Around sixty years ago, the electric bass and the amplifier were invented by Leo Fender. About that time, Les Paul invented the electrified guitar. He also came up with the idea of an echo machine that led to an amplifier “reverb,” both very important in the early days of rock-and roll. Originally, the echo machine was a tape recorder that had both a recording pickup (head) and one or more playing heads. The guitar was plugged into one end of the machine and the amp into the other end; and each note would be recorded by one head and then played back again, one or more times, at a selected tape speed. The reverb (now electronic) originally was a spring (between two mechanical pickups) that could vibrate much faster and produce many more echoes than a tape recorder/player.
When I think of “The Greatest,” regarding any vocalist or instrumentalist, I think of innovation even more than technical expertise. Certainly, Chuck Berry was innovative with his two-string harmony solos, but even he admitted they were variations of older jazz piano licks learned from his pianist Johnnie Johnson (which is probably why Berry’s songs were recorded in keys like B-flat and E-flat, rather than the easier-to-play guitar keys of E and A). Carl Perkins, Joe Maphis, Danny Cedrone and Scotty Moore were among other great, innovative guitar players who helped shape the music of the 1950’s.

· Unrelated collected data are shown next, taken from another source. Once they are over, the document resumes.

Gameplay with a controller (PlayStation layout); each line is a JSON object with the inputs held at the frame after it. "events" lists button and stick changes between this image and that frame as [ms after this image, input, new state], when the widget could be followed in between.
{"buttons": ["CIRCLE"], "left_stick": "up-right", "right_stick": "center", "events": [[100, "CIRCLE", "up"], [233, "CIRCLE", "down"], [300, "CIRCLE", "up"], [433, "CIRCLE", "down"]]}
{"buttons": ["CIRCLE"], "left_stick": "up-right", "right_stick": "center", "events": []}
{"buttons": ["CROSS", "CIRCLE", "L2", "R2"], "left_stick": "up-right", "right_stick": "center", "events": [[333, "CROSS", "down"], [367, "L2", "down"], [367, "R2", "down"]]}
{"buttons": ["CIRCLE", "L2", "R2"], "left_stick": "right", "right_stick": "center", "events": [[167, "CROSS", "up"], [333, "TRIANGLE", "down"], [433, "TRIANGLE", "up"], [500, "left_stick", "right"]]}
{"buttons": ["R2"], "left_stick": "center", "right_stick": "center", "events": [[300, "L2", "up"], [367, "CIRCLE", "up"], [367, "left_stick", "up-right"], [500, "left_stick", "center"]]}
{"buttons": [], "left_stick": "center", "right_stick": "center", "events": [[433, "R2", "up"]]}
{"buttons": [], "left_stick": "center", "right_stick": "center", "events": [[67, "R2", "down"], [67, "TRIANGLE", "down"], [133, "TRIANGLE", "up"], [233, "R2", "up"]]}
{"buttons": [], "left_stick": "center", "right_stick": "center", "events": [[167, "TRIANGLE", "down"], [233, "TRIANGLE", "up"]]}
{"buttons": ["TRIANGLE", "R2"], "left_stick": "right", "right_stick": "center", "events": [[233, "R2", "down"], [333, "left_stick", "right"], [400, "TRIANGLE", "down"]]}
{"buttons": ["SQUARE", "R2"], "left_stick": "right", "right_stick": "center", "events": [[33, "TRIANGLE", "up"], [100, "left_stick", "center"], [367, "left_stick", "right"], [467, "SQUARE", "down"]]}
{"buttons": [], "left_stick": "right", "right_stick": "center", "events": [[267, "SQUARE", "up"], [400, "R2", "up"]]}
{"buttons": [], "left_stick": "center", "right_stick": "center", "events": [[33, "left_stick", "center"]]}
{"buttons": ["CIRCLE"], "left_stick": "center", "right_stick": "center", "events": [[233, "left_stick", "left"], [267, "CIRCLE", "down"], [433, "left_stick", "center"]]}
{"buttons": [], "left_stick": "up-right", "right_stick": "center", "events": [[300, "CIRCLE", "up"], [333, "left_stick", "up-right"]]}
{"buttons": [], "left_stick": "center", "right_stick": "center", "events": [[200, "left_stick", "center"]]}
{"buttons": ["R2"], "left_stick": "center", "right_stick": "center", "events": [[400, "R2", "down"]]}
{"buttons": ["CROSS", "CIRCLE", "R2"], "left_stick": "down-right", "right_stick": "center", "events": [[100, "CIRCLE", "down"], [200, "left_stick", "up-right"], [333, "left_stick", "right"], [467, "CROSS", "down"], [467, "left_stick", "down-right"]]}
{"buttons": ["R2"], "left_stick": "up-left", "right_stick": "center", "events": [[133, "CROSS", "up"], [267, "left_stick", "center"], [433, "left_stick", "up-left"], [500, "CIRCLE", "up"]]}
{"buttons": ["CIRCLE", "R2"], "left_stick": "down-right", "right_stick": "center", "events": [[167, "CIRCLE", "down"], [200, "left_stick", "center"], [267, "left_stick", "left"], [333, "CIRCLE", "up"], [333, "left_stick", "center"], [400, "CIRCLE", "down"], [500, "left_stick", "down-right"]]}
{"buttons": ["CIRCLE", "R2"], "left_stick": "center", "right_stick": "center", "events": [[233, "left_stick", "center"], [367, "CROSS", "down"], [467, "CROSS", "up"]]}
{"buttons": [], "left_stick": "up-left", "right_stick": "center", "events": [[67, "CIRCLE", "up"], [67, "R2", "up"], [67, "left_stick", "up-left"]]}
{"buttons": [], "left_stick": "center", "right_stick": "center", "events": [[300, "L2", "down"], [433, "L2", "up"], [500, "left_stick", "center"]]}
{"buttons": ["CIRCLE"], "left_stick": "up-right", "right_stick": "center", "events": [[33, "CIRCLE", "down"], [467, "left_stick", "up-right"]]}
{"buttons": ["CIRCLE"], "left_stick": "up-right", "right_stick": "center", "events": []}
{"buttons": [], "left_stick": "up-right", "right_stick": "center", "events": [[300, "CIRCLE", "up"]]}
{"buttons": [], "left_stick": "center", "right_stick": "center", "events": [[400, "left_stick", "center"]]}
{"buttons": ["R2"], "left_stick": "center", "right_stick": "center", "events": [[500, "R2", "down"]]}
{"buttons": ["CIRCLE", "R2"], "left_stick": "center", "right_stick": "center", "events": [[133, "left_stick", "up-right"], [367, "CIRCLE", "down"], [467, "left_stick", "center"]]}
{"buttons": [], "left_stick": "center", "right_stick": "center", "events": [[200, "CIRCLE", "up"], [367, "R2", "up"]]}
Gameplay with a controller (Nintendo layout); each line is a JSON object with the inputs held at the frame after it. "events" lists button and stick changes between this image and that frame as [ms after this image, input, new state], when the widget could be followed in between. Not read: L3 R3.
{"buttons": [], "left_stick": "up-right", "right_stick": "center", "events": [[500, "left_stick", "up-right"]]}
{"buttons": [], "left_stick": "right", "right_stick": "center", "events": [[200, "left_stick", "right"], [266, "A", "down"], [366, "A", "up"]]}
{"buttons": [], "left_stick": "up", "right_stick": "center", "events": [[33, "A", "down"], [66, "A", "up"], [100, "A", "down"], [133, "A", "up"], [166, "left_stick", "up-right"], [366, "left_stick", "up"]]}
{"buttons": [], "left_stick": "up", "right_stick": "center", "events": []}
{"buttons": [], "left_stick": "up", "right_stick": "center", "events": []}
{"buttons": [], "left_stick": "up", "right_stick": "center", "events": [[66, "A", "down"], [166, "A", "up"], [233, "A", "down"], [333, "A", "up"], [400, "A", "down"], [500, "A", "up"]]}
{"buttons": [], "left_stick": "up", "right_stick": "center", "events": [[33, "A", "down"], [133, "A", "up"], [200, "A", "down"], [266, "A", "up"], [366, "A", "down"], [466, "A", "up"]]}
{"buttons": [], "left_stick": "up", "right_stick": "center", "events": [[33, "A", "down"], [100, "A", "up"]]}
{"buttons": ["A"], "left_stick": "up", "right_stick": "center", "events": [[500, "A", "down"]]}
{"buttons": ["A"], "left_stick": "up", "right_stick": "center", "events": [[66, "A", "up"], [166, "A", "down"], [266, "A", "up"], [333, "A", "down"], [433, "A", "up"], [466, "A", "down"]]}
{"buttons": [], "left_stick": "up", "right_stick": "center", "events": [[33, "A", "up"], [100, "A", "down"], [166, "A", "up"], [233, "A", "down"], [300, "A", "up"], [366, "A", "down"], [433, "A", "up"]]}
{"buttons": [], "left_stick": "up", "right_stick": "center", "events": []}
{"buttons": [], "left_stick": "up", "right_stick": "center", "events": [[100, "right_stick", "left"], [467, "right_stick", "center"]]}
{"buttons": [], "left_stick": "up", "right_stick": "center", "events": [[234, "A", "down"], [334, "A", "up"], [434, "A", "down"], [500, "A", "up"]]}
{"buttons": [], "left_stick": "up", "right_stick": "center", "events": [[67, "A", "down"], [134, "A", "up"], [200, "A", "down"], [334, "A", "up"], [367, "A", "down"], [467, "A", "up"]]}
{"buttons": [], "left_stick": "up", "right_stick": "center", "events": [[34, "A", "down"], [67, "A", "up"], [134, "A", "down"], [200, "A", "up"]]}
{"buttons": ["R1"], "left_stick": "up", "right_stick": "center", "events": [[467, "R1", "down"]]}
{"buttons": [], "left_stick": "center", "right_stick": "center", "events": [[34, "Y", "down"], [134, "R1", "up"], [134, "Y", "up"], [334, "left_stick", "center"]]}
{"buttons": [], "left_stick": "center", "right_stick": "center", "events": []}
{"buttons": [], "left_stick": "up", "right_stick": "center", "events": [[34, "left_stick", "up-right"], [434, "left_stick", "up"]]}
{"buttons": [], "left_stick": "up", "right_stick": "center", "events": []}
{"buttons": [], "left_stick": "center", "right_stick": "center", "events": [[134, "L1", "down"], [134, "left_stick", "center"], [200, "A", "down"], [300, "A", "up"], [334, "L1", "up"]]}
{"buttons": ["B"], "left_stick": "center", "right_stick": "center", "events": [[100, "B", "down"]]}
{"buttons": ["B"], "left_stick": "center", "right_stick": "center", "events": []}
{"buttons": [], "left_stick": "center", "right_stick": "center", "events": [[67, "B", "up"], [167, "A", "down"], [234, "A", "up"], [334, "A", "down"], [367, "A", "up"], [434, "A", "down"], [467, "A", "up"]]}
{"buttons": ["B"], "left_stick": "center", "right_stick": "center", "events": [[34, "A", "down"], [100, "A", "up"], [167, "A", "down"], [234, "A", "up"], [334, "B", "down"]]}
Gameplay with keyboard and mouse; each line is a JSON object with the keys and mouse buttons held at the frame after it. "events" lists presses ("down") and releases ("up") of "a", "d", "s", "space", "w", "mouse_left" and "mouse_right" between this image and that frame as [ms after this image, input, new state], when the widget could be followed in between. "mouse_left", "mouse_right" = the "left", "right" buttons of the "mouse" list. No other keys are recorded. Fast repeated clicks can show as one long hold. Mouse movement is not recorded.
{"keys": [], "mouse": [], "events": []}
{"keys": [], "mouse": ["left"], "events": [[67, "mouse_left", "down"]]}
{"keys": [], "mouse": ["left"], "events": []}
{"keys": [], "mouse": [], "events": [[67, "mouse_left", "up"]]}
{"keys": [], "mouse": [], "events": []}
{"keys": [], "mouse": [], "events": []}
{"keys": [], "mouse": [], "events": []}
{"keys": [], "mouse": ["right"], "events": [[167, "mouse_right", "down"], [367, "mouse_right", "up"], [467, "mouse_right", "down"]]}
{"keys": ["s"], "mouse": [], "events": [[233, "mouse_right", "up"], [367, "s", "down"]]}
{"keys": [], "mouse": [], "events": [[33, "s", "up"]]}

But, the picker that had the greatest influence on the popularity of Rock-and-Roll was Louisiana’s James Burton, lead guitar player for Ricky Nelson and Elvis (after Scotty Moore and up until The King’s death). Also, being an accomplished musician, he recorded albums with Bobby Darin, Everly Brothers, Jerry Lee Lewis and many others, including famous Country singers (John Denver for many years) with whom he often played the slide Dobro guitar. He was one of the first to employ the echo machine like he had heard Scotty Moore use when the latter was playing guitar for Elvis in the Sun Records days. Then, he cranked up the amplifier and created licks that blew people away. I recommended going to YouTube.com and playing Ricky Nelson’s “Believe What You Say” or “Hello Mary Lou”) to see James Burton in his early days on the Ozzie And Harriet show. Bruce Springsteen, Keith Richards and John Fogerty say the only reason they watched that TV show as kids in the 50’s was to watch James Burton play. Me too!
Burton was one the first to use light gauge strings so he could bend notes and also hit higher-than-normal pitches. He used a normal flat pick but added a pick to his middle finger so he could pick banjo style, then would dampen the lower strings with his pick-hand like Chet Atkins, except he would play new, creative, awesome-sounding licks that became rock-and-roll classics. He contributed as much to rock-and-roll music as anyone.